- **Data segment**
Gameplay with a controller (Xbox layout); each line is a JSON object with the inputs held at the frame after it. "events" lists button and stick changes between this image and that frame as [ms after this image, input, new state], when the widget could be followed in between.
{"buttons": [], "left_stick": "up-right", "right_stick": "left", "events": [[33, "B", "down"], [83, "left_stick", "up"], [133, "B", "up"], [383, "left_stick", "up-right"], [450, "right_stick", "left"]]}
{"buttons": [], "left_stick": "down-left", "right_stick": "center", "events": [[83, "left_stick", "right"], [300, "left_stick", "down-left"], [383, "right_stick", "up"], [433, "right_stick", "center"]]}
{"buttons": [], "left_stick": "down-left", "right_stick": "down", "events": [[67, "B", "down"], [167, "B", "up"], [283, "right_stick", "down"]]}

- **Exercise instructions**
All of the data above must be set down again exactly.

- **Exercise response**
Gameplay with a controller (Xbox layout); each line is a JSON object with the inputs held at the frame after it. "events" lists button and stick changes between this image and that frame as [ms after this image, input, new state], when the widget could be followed in between.
{"buttons": [], "left_stick": "up-right", "right_stick": "left", "events": [[33, "B", "down"], [83, "left_stick", "up"], [133, "B", "up"], [383, "left_stick", "up-right"], [450, "right_stick", "left"]]}
{"buttons": [], "left_stick": "down-left", "right_stick": "center", "events": [[83, "left_stick", "right"], [300, "left_stick", "down-left"], [383, "right_stick", "up"], [433, "right_stick", "center"]]}
{"buttons": [], "left_stick": "down-left", "right_stick": "down", "events": [[67, "B", "down"], [167, "B", "up"], [283, "right_stick", "down"]]}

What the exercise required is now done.